Not OP, but I agree with them. Here's my take:

If you design your software right, you can use async/await similarly to IO in Haskell—functions that are not async are fast and unlikely to fail, while functions that are async are potentially slow and likely to throw exceptions. This partition can help you reason about and structure your code as you're writing it for solid error handling and minimal duplicate I/O.


Yes but Java is not Haskell.

If you want a monadic IO on the JVM, Scala offers two ecosystems with extremely capable effect systems, providing highly performant runtimes and good (but not perfect) ergonomics.

I've always found async/await bolted on older, mostly imperative OO languages with exceptions to be pretty disappointing. Even modern designs on languages with proper error handling like Rust get their fair share of criticism.

I get that virtual threads will probably introduce surprising bugs and performance issues in some corner cases. But it also removes a whole lot of craziness in the Java ecosystem, namely reactive programming.


Java has checked exceptions, so you don't need anything to signal that it is "likely", you can literally declare it in your code and have the compiler tell you if you're screwing up.


So this might actually make checked exceptions popular again eh? ;)


I know they cause their own problems, but I generally prefer checked exceptions over "read the non-existent documentation" exceptions.


> functions that are not async are fast and unlikely to fail, while functions that are async are potentially slow and likely to throw exceptions.

That would seem like using the wrong tool for the job. If you want to colour functions according to reliability and speed you should use a different mechanism to colour them than a mechanism designed to colour functions based on how they behave if IO blocks.


It feels like that's coupling some concerns together. Functions that do IO are more likely to fail, yes, but that doesn't have to do with their async-ness or their slowness.


It's not that async-ness causes things to fail more easily, it's that if you're going to make a function async it's because it interacts with the outside world in some fashion, and interaction with the outside world is slow and likely to fail.

We could use a different name for that concept to make it more clear why these ideas are related, like `IO`, but in practice async=IO in most code.


It seems like we're on the same page. My point is that your last comment...

> in practice async=IO in most code

does not need to be true. We will never avoid the complexity of IO, but we can avoid the complexity of async, and virtual threads provide us that opportunity.


I didn't mean that = to be transitive. All async is IO, but obviously some IO is not async.

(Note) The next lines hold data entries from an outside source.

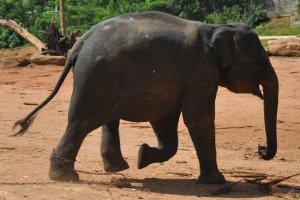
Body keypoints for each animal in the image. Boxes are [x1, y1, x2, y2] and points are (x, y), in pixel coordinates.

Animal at [12, 11, 278, 184]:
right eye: (261, 61)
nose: (261, 149)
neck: (216, 27)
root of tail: (80, 43)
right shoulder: (201, 72)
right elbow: (198, 119)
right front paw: (216, 182)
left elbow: (166, 121)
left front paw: (142, 156)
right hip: (95, 77)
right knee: (81, 122)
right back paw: (66, 177)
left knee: (106, 120)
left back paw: (117, 168)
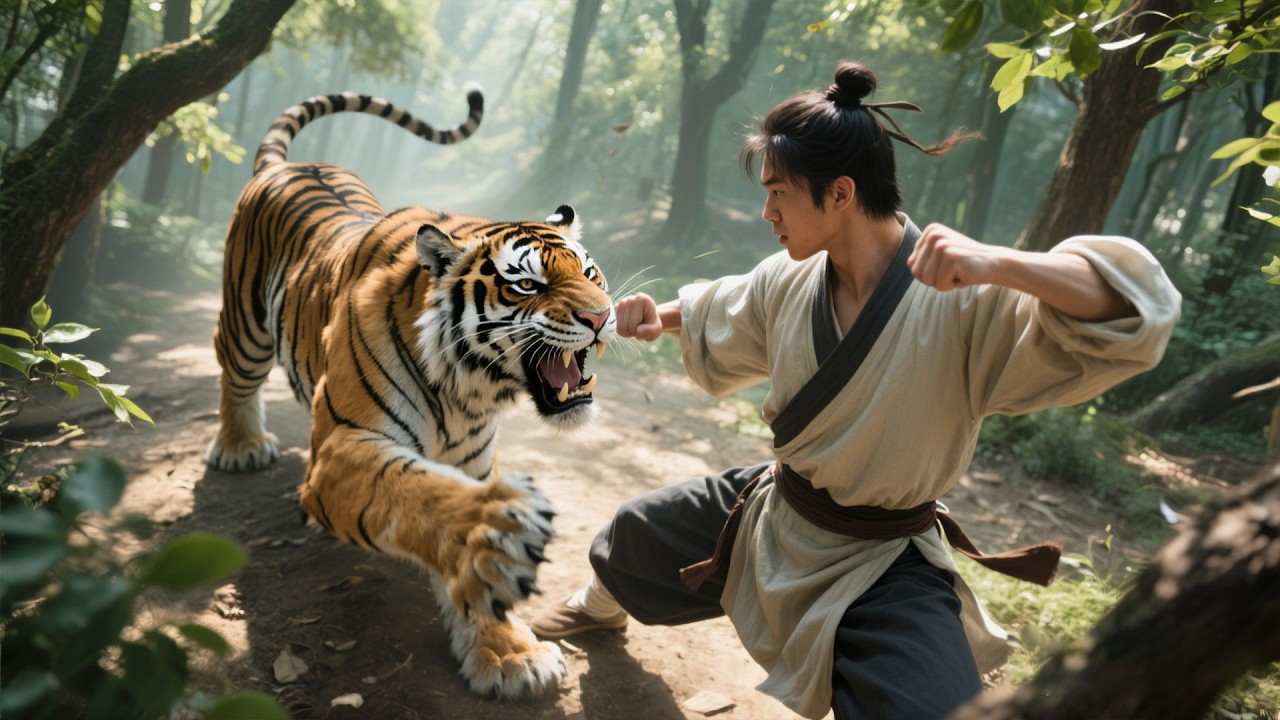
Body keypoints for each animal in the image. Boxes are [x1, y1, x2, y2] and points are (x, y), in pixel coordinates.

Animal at [205, 85, 615, 699]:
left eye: (590, 273)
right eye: (526, 284)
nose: (602, 316)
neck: (471, 390)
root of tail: (286, 165)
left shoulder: (473, 461)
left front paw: (508, 654)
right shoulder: (342, 446)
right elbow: (412, 491)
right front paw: (494, 536)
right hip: (245, 321)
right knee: (234, 373)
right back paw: (240, 446)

> We will never avoid the complexity of IO, but we can avoid the complexity of async

Because we can never avoid the complexity of IO, having a language construct that makes it obvious when you're using IO is valuable. IO code is different in kind than non-IO code, and having it explicitly marked helps keep the mess that is IO from propagating its problems throughout the rest of your code.


I don't entirely disagree that treating IO as something special at the linguistic level is a good idea, but I do think that async is a wildly indirect and confusing way to achieve that.

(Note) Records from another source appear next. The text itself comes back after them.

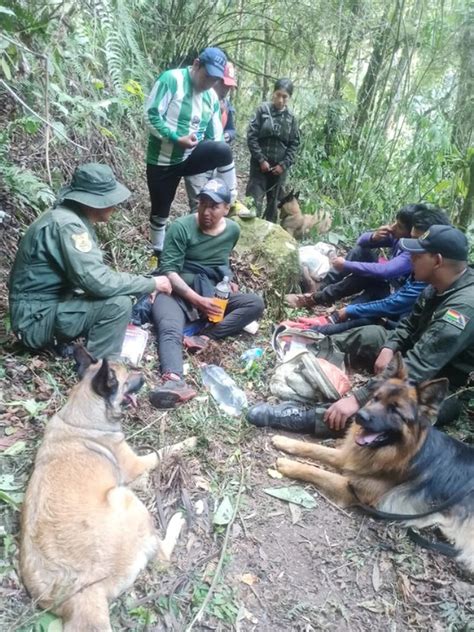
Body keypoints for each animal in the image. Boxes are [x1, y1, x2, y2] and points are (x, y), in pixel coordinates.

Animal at [19, 348, 191, 628]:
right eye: (126, 378)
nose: (145, 376)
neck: (83, 414)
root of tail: (85, 593)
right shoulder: (136, 464)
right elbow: (165, 451)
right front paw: (190, 442)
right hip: (128, 501)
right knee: (162, 558)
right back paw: (177, 519)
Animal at [270, 354, 474, 576]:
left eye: (395, 410)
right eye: (376, 398)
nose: (360, 416)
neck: (392, 452)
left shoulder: (356, 491)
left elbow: (319, 472)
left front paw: (288, 464)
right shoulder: (350, 458)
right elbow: (314, 449)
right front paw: (284, 441)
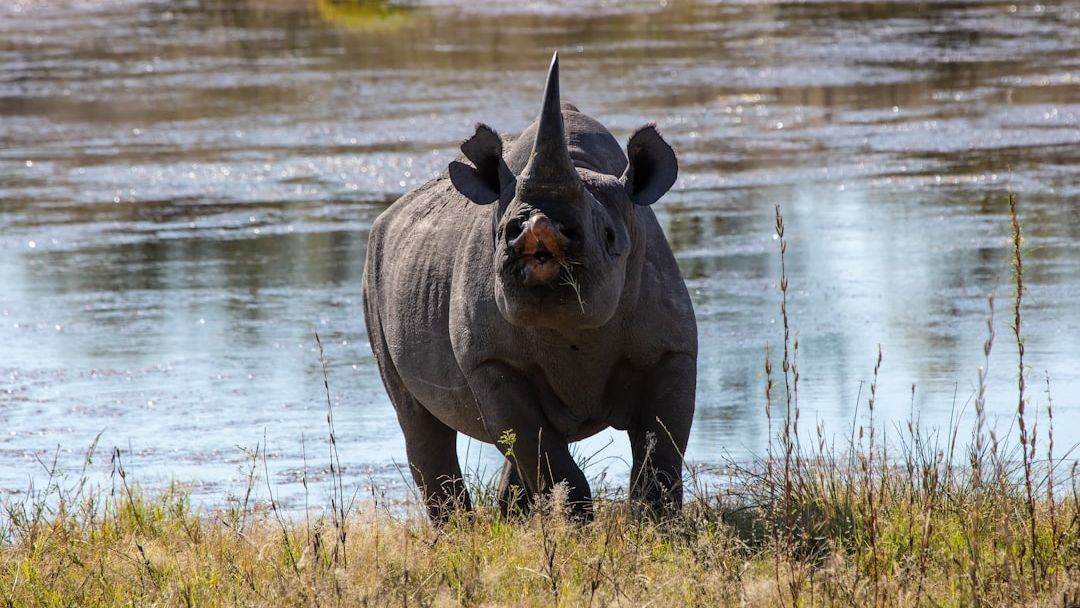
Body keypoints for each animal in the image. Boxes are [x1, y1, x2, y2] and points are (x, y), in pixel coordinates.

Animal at [362, 52, 697, 522]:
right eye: (505, 231)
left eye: (611, 237)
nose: (536, 226)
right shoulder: (489, 361)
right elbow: (543, 454)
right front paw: (577, 527)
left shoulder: (672, 349)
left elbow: (660, 451)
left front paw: (654, 526)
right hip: (373, 273)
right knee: (422, 424)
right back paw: (459, 531)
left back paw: (509, 521)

Language designers don't add async to make IO look special, they add it as a concurrent programming model.


When IO fails, it doesn't matter a single bit whether the call occured on a virtual or on a platform thread. The likelyhood of failure deserves coloring, but Java already offers a mechanism for that.

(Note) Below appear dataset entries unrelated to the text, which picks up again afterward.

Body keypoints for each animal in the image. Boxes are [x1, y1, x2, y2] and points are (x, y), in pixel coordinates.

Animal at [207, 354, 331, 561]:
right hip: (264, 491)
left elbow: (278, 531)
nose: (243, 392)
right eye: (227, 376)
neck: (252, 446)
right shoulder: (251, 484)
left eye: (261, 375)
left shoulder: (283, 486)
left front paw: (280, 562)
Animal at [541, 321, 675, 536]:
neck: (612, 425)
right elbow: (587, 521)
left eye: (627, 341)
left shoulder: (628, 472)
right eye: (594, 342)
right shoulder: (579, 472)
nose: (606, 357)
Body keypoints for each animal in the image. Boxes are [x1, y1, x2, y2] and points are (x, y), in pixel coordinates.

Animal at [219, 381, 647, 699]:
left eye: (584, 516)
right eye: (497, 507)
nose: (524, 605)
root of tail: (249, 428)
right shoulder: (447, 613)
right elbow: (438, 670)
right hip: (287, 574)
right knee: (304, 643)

A common pattern is to use a single thread executor as one context. Any task scheduled to that context will not run concurrently. When you do it this way, every synchronous chunk (between yields/awaits) is a critical section. So you get critical sections easily, cheaply and with a pretty good syntax.

This pattern is used a lot when you have things like UI which use a single threaded design, or if you need to bind to do some IPC in a single native thread. It's actually very common.